Honours students Sara Bellefontaine and Veronica Ouellette examined foraging ecology and niche partitioning among the shorebird community at a site on the Northumberland Strait. Sara found that species partitioned resources based on diet and habitat use. Veronica found that shorebirds used the habitat during day and night, and that at night the Calidrid species switched to skimming behaviour, whereas the plovers simple ceased foraging.
In winter 2019 we also substantially expanded our research area, initiating a student on wintering Semipalmated Sandpipers in Brazil. We are collaborating with Julie Paquet, CWS, and Aquasis - a conservation NGO in North Eastern Brazil. We erected Motus tracking towers near our study sites, tagged birds, and collected both blood samples and behaviour observations. Rebeca Linhart spent two winters in Brazil and identified intriguing movement patterns and evidence of multiple habitat use strategies (Linhart et al. 2022). We returned to Brazil in 2024 to collect additional data related for multiple projects.
Stressors for shorebirds in Atlantic Canada
Since 2022, we have been examining effects of various stressors on shorebird activities within Atlantic Canada. We noted anecdotally in 2021 that sandpipers exposed to a severe storm appeared to lose weight and remained longer in the region. Based on this, in 2022 we examined the effects of Hurricane Fiona on shorebirds in eastern New Brunswick. We found that Semipalmated Plovers lost most of their fat mass and had to remain in the region approximately twice as long as birds not exposed to the storm (Fraser et al. submitted). M.Sc. student Gianco Angelozzi has expanded this work, looking closely at the effects of severe weather on the invertebrate community an other shorebird species. In 2023, Gianco looked at effects of Hurricane Lee in both Nova Scotia and New Brunswick. His results suggest substantial effects on birds and invertebrates, but that the invertebrate community recovers quickly.
We are also now working on possible risks microplastics pose to shorebirds in the region.
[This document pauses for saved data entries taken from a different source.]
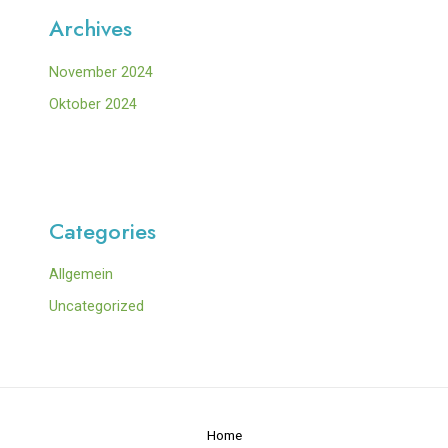
Archives
November 2024
Oktober 2024
Categories
Allgemein
Uncategorized
Home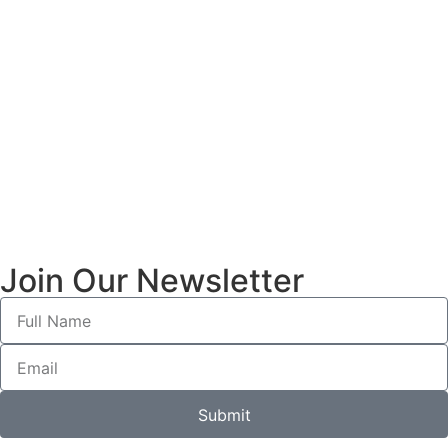
Join Our Newsletter
Submit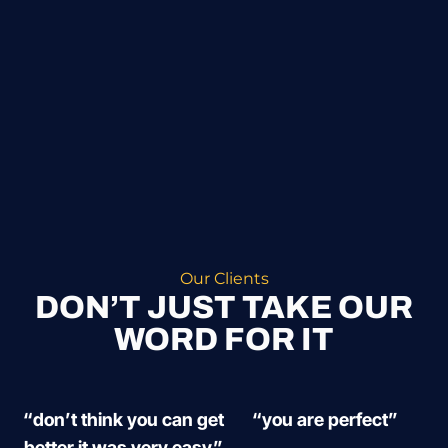
Our Clients
DON’T JUST TAKE OUR
WORD FOR IT
“don’t think you can get
“you are perfect”
better it was very easy”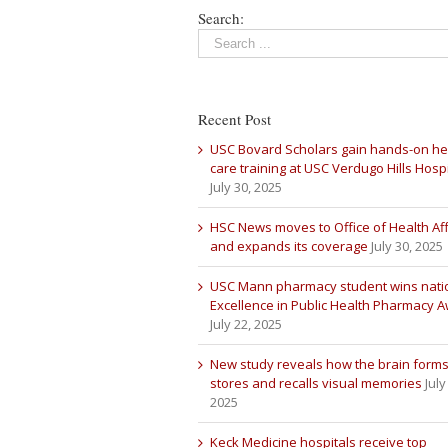
Search:
Recent Post
USC Bovard Scholars gain hands-on he
care training at USC Verdugo Hills Hospi
July 30, 2025
HSC News moves to Office of Health Aff
and expands its coverage
July 30, 2025
USC Mann pharmacy student wins nati
Excellence in Public Health Pharmacy 
July 22, 2025
New study reveals how the brain forms
stores and recalls visual memories
July
2025
Keck Medicine hospitals receive top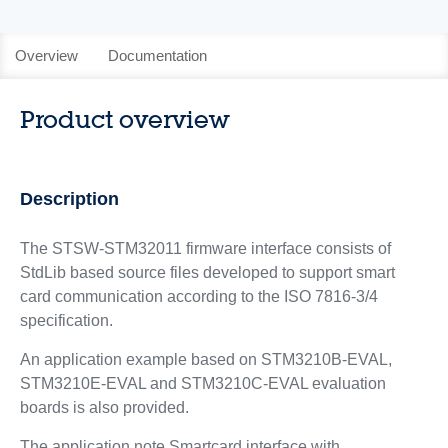
Overview
Documentation
Product overview
Description
The STSW-STM32011 firmware interface consists of
StdLib based source files developed to support smart
card communication according to the ISO 7816-3/4
specification.
An application example based on STM3210B-EVAL,
STM3210E-EVAL and STM3210C-EVAL evaluation
boards is also provided.
The application note Smartcard interface with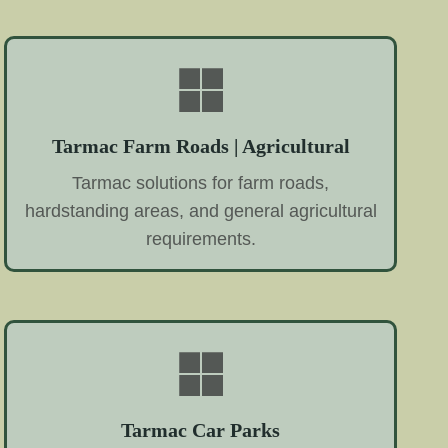
Tarmac Farm Roads | Agricultural
Tarmac solutions for farm roads,
hardstanding areas, and general agricultural
requirements.
Tarmac Car Parks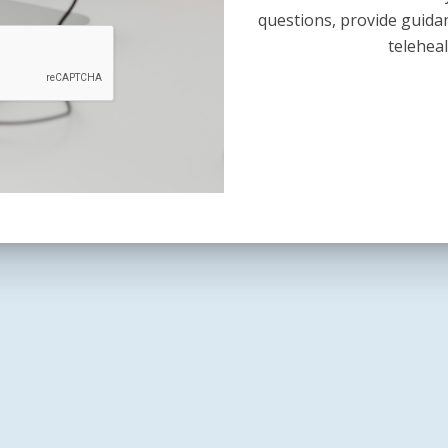
questions, provide guida
teleheal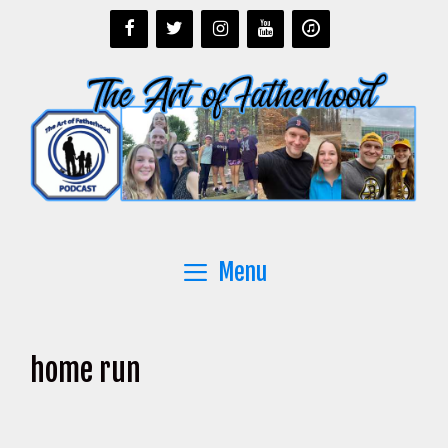
Skip
to
content
Menu
home run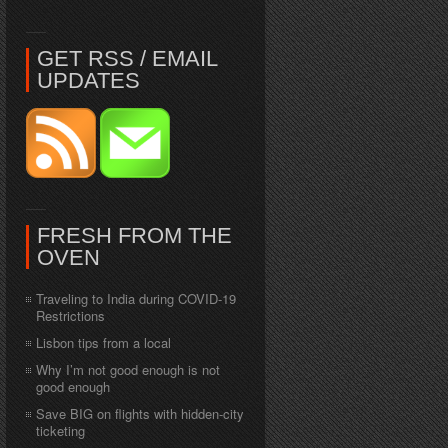
GET RSS / EMAIL
UPDATES
FRESH FROM THE
OVEN
Traveling to India during COVID-19
Restrictions
Lisbon tips from a local
Why I’m not good enough is not
good enough
Save BIG on flights with hidden-city
ticketing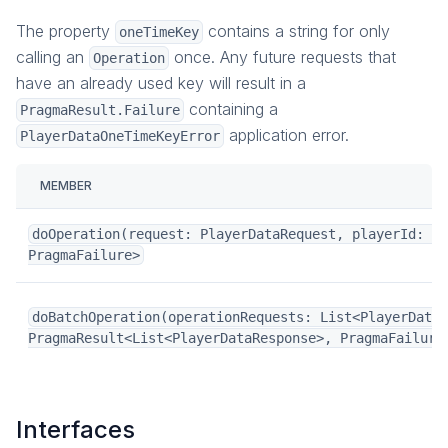
The property
contains a string for only
oneTimeKey
calling an
once. Any future requests that
Operation
have an already used key will result in a
containing a
PragmaResult.Failure
application error.
PlayerDataOneTimeKeyError
MEMBER
doOperation(request: PlayerDataRequest, playerId: Pl
PragmaFailure>
doBatchOperation(operationRequests: List<PlayerDataR
PragmaResult<List<PlayerDataResponse>, PragmaFailure
Interfaces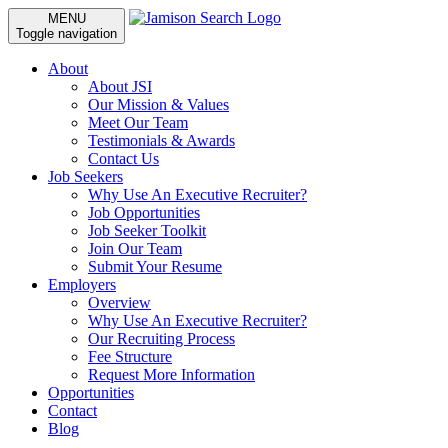
MENU
Toggle navigation
About
About JSI
Our Mission & Values
Meet Our Team
Testimonials & Awards
Contact Us
Job Seekers
Why Use An Executive Recruiter?
Job Opportunities
Job Seeker Toolkit
Join Our Team
Submit Your Resume
Employers
Overview
Why Use An Executive Recruiter?
Our Recruiting Process
Fee Structure
Request More Information
Opportunities
Contact
Blog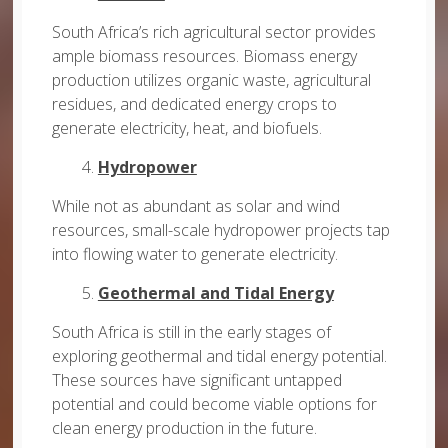
South Africa’s rich agricultural sector provides
ample biomass resources. Biomass energy
production utilizes organic waste, agricultural
residues, and dedicated energy crops to
generate electricity, heat, and biofuels.
4.
Hydropower
While not as abundant as solar and wind
resources, small-scale hydropower projects tap
into flowing water to generate electricity.
5.
Geothermal and Tidal Energy
South Africa is still in the early stages of
exploring geothermal and tidal energy potential.
These sources have significant untapped
potential and could become viable options for
clean energy production in the future.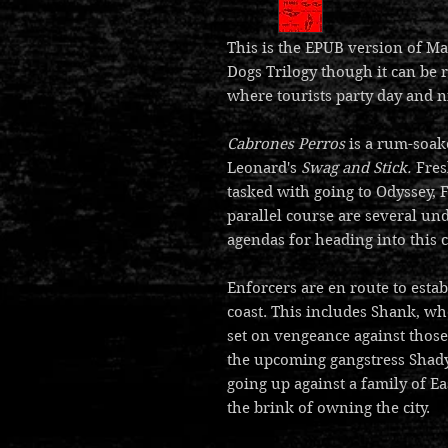
This is the EPUB version of Ma
Dogs Trilogy though it can be 
where tourists party day and n
Cabrones Perros
is a rum-soak
Leonard's
Swag and Stick.
Fres
tasked with going to Odyssey, F
parallel course are several un
agendas for heading into this c
Enforcers are en route to estab
coast. This includes Shank, wh
set on vengeance against those
the upcoming gangstress Shady
going up against a family of 
the brink of owning the city.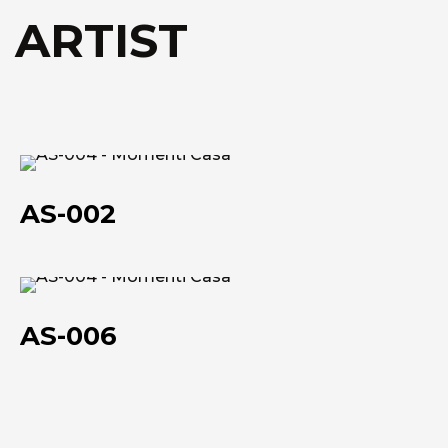
Technical data she
Technical data she
 ARTIST
AS-
002
AS-002
AS-
006
AS-006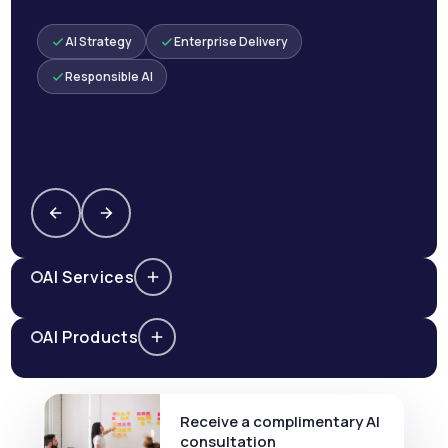
AI Strategy
Enterprise Delivery
Responsible AI
AI Services
AI Products
Receive a complimentary AI
consultation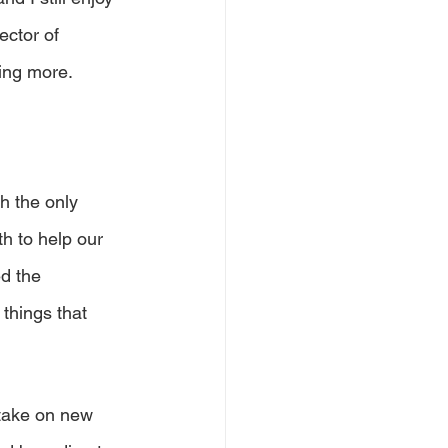
ector of 
ing more.
ch the only 
h to help our 
d the 
things that 
 take on new 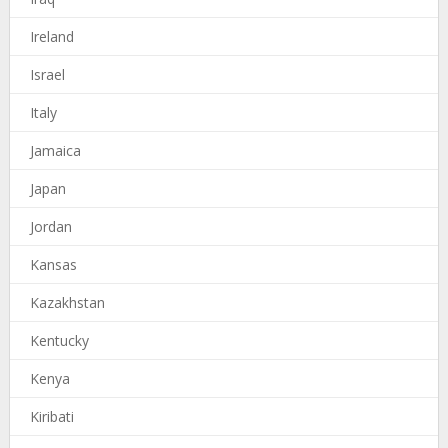
Ireland
Israel
Italy
Jamaica
Japan
Jordan
Kansas
Kazakhstan
Kentucky
Kenya
Kiribati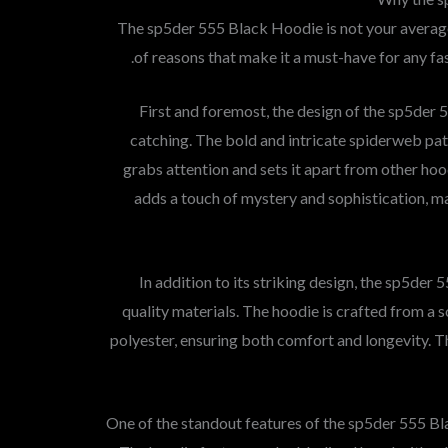
The sp5der 555 Black Hoodie is not your average
of reasons that make it a must-have for any fas
First and foremost, the design of the sp5der 
catching. The bold and intricate spiderweb pat
grabs attention and sets it apart from other ho
adds a touch of mystery and sophistication, mak
In addition to its striking design, the sp5der
quality materials. The hoodie is crafted from a 
polyester, ensuring both comfort and longevity. T
One of the standout features of the sp5der 555 Blac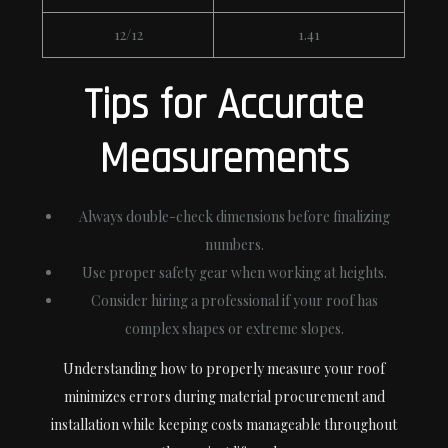
12/12
1.41
Tips for Accurate
Measurements
Always double-check dimensions before finalizing
numbers.
Use proper safety gear when working at heights.
Consider hiring a professional if your roof has
complex shapes or extreme slopes.
Understanding how to properly measure your roof
minimizes errors during material procurement and
installation while keeping costs manageable throughout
In collaboration with Dr. Heather Hunt and with Julie Paquet, M.Sc. student Erin MacMillan and honours student Ethan Nicholson are looking at microplastics in shorebird habitat, prey, and feces. This work is ongoing. Also, in collaboration with Dr. Margaret Eng (ECCC), we have recently begun examining risks mercury contamination and a suite of "forever chemicals" may pose to shorebirds in the region. Finally, in collaboration with Dr. Devin de Zwaan, we are using stable isotope signatures of deuterium in feathers to investigate breeding origin of hatch year shorebirds. By linking origin to condition on capture, and then to activities within the region (through radiotracking, diet estimates, etc.), we can examine connections between different parts of these birds' range, and ideally eventually develop a broad understanding of the suite of challenges these birds face.